Irritant Du Jour

All day people at work told me I looked great.

Someone asked if I was losing weight (yes, I’m still on a fucking liquid diet and pissed off about it, and don’t get me started on the weight loss crap), two people told me my hair looked fabulous (I rolled out of bed ten minutes before I was supposed to leave the house and didn’t get a shower, so I smelled bad to boot), and somebody else complimented me on my outfit (part of which included black shoes whose scuffs are noticeably covered up with black Sharpie marker). I also felt nauseous all day.

Maybe people were trying to make me feel better because I so obviously felt shitty. Or maybe I’m just dangerously fabulous when I don’t sleep, eat, or feel healthy. Who knows?

11 Responses to “Irritant Du Jour”


  1. 1 Roxanne Aug 23rd, 2007 at 9:27 pm

    I vote for dangerously fabulous!

  2. 2 Lauren Aug 23rd, 2007 at 9:28 pm

    Rox, I love you.

  3. 3 Marked Hoosier Aug 23rd, 2007 at 11:29 pm

    Who doesn’t love Roxanne? Or Lauren?

    (Yes, I am a kiss up. :) )

  4. 4 Chuck Aug 24th, 2007 at 12:45 am

    They tried to make you go to rehab and you said no, no, no!

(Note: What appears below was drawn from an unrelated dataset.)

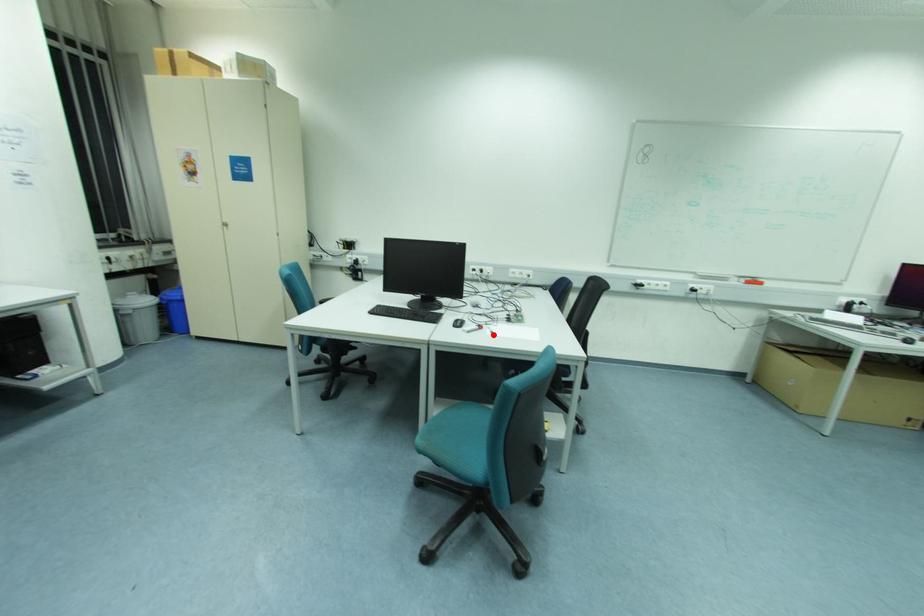
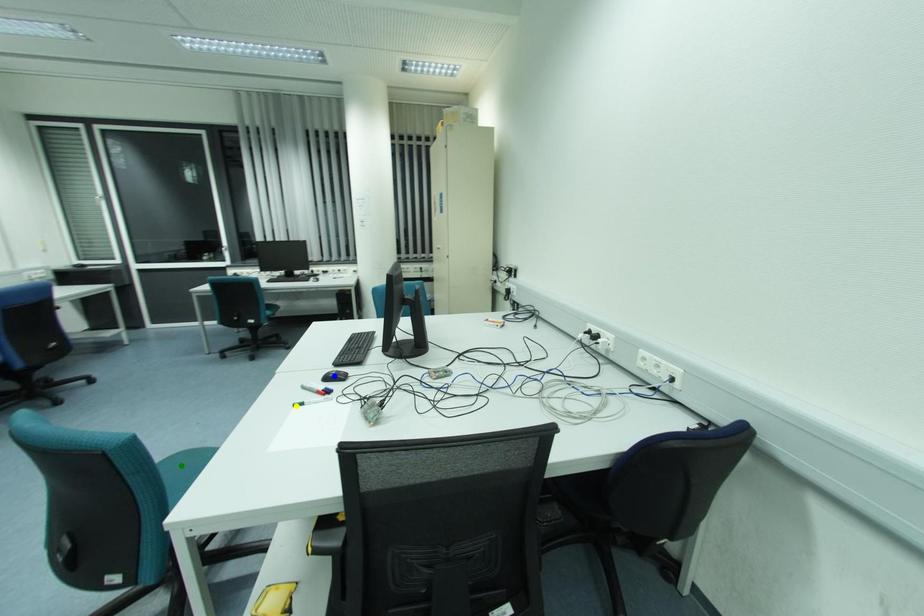
Question: I am providing you with two images of the same scene from different viewpoints. A red point is marked on the first image. You are given multiple points on the second image. Which point in image 2 represents the same 3d spot as the red point in image 1?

  5. 5 Sheelzebub Aug 24th, 2007 at 10:54 am

    When I was much younger and had the godawful eczema on the face issue, I found that it went away when my diet was horrific–think Doritos and coffee. People would tell me how great I looked, and I think it was mainly because the sunburnt lizard look had dissipated a bit.

  6. 6 jeffliveshere Aug 24th, 2007 at 11:09 am

    Pretty much the only time I get told I’m attractive is while I’m sick, or just after, or when I’m depressed, and I have never really figured it out.

  7. 7 BetaCandy Aug 24th, 2007 at 11:42 am

    Consistently, all my life, when I go out looking and feeling like crap, people approach me. Men hit on me. Sometimes women hit on me.

    The rest of the time, I’m “unapproachable/intimidating”.

    I like to think of it as: I’m just so unbelievably fabulous when I feel good, that ONLY when I feel like shit am I down on a level where mundanes dare approach. ;)

  8. 8 Amanda Marcotte Aug 24th, 2007 at 12:09 pm

    You have the bohemian glamor of a drunk punk rocker, so the more you look like Courtney Love on a bender, the more attractive you are.

  9. 9 Roy Aug 24th, 2007 at 1:29 pm

    HAHA!

    People are weird. When I was 18, I had mono, and lost a bunch of weight. You know, from the starving to death while sleeping 18 hours a day and feeling like I was on fire and not having the energy to even shower… When I finally felt well enough to move again, and went out, I felt like death warmed over, and the first thing people said was something along the lines of “Hey, you look great! Have you been working out?”

    No.
    I’m dying.
    Shut the fuck up.

  10. 10 Hugo Aug 24th, 2007 at 2:53 pm

    I still want pictures.

    And I echo Roxanne.

  11. 11 kate Aug 26th, 2007 at 9:19 pm

    Hardly a mystery since a review of fashion mags and models’ exploits reveals that people love a sickly, waifly looking woman. Says much about our culture I tell you.

    When I was anorexic and participating heavily in the party life in my twenties and the ribs showed through my back, I was hit on continuously and complimented on my ‘healthy looks’. A healthy lifestyle has turned admiration to bitter distance from most.